__Instrucciones de trabajo__.
• a. En el hilo del foro, ¿qué solución propone phavlo para el ángulo de iluminación escaso?
• b. Extraiga literalmente del hilo del foro todo lo que va desde "si proba con" hasta "una iluminación copada!".

__Bloque de texto__.
========================================================================

Michon la verdad que esta muy bueno el proyecto, ademas de quedar bonito, tambien lo reciclas ..
Nunca me imagine hacer algo asi con una lampara de bajo consumo.
Saludos


----------



## chinoelvago (Abr 28, 2012)

hola alguien hizo proyecto de michon


----------



## duile (Abr 28, 2012)

hola a todos ! ya armé el proyecto
ilumina con buen color blanco!!
pero el angulo de iluminación es pobre-... osea es casi direccional!


----------



## phavlo (Abr 28, 2012)

> pero el angulo de iluminación es pobre-... osea es casi direccional!



Eso se solucionaría cambiando los leds por otros que tengan mayor angulo...


----------



## chinoelvago (Jun 8, 2012)

si proba con los led flat este finde armo uno y les digo como me fue , va si los consigo


----------



## almendra (Jun 8, 2012)

lo que posteo michon, ya lo habia realizado y anda de diez, la placa que tengo son muchos leds rojos, azules, y verdes de alta luminocidad y 10mm, me pase con 200 es un poco menos, no los conte!  ahora estoy  por realizar este circuito http://www.electronicafacil.net/circuitos/Luces-coche-fantastico.html
y veo que otras ideas puedo encontrar para un Pub hacer una iluminación copada!
saludos a todos y gracias por todoo!


----------



## eduardo silva (Jun 8, 2012)

Buena información me abre las puertas a muchas ideas Gracias foreros


----------

========================================================================

Datos de puntos de referencia esqueléticos
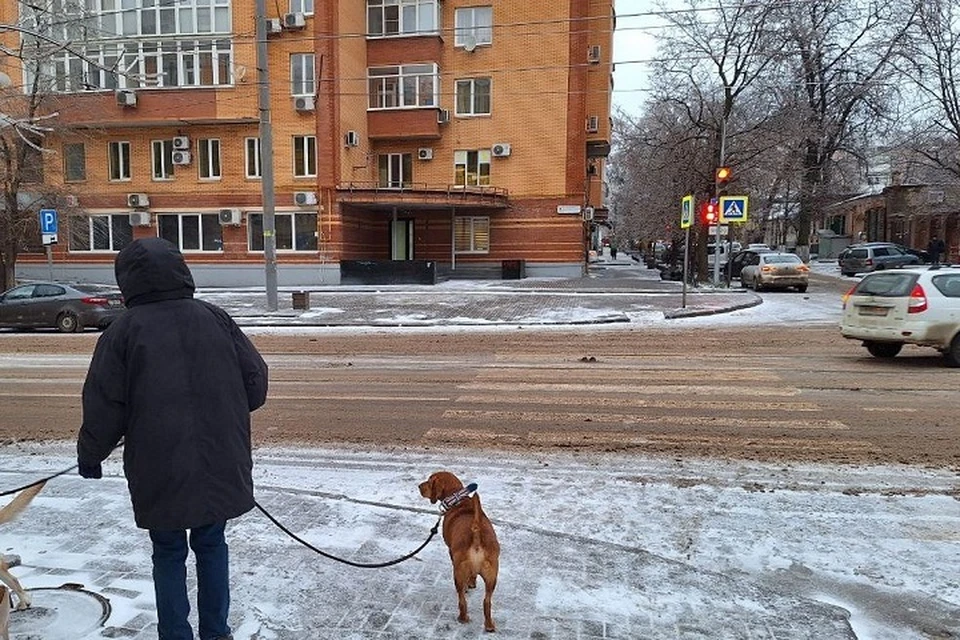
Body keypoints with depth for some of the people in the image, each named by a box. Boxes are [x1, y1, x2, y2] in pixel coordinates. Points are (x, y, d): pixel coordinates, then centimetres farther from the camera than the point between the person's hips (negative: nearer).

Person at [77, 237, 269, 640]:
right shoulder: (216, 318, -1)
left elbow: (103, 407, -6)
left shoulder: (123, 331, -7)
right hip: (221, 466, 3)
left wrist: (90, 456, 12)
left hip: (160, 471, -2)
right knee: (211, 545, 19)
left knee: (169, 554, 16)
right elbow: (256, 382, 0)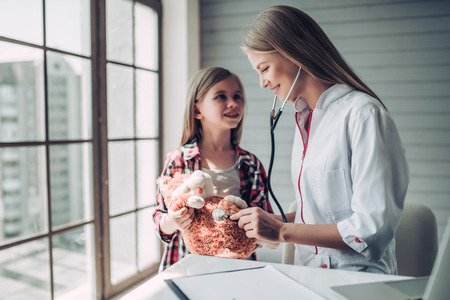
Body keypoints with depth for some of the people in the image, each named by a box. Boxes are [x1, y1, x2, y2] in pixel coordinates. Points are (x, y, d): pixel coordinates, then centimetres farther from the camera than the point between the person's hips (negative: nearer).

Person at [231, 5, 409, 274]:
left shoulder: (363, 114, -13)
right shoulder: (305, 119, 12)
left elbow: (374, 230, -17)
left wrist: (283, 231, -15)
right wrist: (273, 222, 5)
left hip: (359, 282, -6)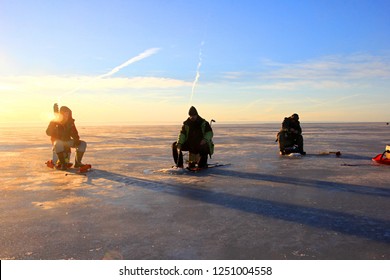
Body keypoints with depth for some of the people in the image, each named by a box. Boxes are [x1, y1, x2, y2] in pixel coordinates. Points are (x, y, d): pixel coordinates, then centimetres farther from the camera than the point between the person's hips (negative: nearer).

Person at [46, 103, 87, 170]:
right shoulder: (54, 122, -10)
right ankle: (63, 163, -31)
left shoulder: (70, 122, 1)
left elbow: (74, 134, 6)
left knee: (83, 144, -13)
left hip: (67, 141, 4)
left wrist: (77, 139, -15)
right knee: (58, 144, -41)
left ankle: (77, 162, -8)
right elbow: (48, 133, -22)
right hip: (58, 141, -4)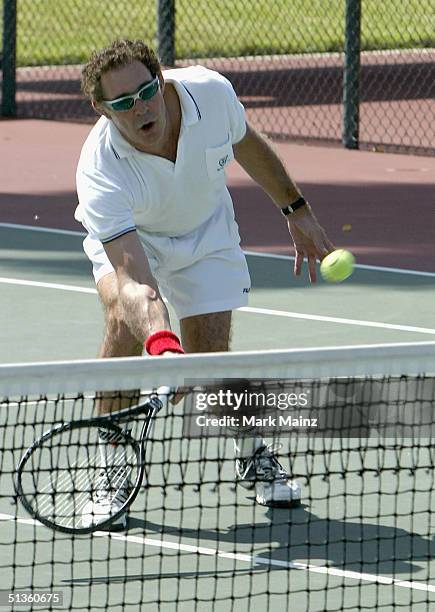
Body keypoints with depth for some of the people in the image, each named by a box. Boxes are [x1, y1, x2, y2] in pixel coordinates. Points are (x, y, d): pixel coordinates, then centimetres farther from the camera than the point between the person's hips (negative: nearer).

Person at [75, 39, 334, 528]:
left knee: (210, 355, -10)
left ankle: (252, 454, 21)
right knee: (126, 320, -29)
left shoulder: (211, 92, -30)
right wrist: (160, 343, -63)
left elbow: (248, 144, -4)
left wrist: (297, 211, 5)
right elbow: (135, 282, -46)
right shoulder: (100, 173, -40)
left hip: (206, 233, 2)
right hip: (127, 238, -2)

========================================================================

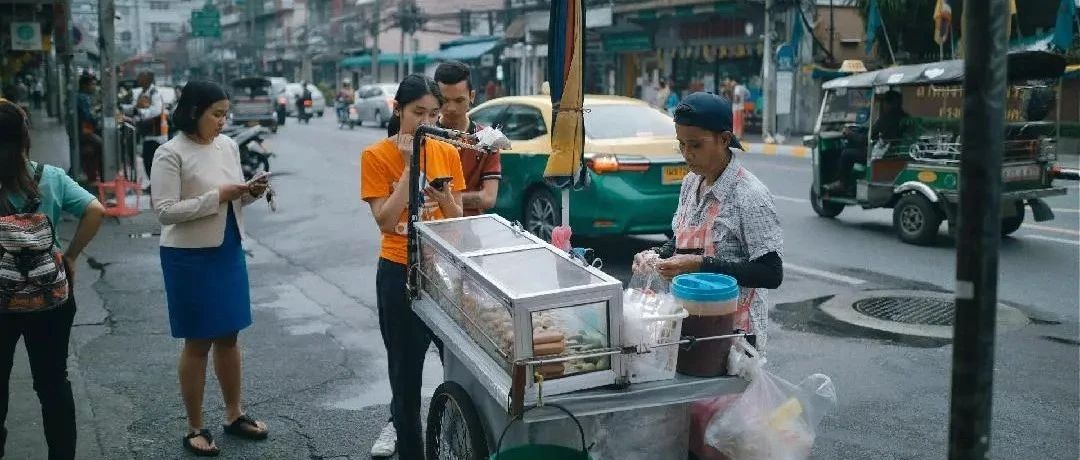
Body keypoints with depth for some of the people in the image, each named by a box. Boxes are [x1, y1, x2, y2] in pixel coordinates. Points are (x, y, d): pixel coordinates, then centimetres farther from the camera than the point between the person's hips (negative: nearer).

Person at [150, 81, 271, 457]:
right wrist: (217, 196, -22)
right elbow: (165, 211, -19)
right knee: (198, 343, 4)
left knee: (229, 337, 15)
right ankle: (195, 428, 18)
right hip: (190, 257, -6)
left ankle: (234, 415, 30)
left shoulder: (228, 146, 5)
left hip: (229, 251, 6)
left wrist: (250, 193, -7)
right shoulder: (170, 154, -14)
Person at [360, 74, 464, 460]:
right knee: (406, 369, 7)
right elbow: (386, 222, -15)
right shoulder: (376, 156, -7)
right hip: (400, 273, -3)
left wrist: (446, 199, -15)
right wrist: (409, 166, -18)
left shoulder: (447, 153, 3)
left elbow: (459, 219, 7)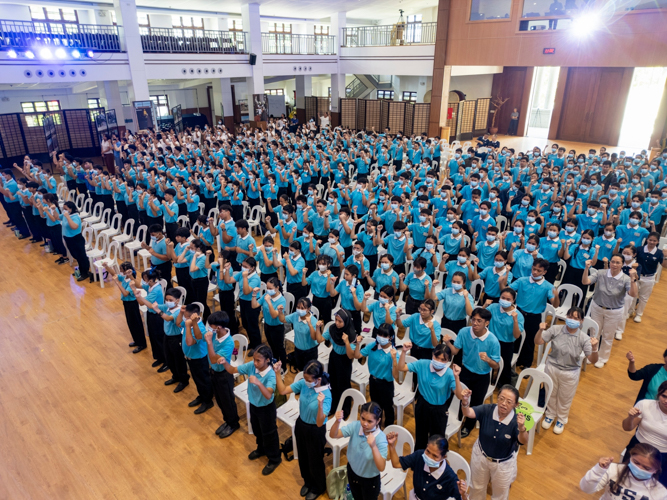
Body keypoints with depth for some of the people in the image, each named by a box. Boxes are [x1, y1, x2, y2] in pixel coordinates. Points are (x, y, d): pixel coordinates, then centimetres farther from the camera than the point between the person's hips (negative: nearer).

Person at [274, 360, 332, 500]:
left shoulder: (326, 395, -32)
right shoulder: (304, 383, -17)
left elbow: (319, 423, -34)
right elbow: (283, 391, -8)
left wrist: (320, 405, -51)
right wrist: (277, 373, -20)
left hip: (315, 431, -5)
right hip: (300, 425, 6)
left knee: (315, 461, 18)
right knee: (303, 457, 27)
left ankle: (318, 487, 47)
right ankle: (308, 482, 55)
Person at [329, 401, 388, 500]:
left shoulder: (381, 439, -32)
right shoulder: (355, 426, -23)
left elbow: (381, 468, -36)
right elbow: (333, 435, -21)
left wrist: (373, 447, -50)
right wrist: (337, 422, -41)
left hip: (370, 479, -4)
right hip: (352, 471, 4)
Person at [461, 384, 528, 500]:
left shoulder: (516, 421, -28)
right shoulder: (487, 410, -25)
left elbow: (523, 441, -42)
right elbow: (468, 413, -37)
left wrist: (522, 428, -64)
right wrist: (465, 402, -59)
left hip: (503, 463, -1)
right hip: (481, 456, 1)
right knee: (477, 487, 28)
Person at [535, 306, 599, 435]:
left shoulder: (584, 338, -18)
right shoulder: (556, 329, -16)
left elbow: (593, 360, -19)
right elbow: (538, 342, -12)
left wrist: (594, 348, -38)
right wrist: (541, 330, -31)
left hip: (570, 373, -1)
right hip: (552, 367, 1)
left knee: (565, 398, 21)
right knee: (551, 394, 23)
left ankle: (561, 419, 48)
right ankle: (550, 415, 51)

========================================================================

__Soluciones en orden__.
• a. Cambiar los leds por otros que tengan mayor ángulo.

• b.
si proba con los led flat este finde armo uno y les digo como me fue , va si los consigo


----------



## almendra (Jun 8, 2012)

lo que posteo michon, ya lo habia realizado y anda de diez, la placa que tengo son muchos leds rojos, azules, y verdes de alta luminocidad y 10mm, me pase con 200 es un poco menos, no los conte!  ahora estoy  por realizar este circuito http://www.electronicafacil.net/circuitos/Luces-coche-fantastico.html
y veo que otras ideas puedo encontrar para un Pub hacer una iluminación copada!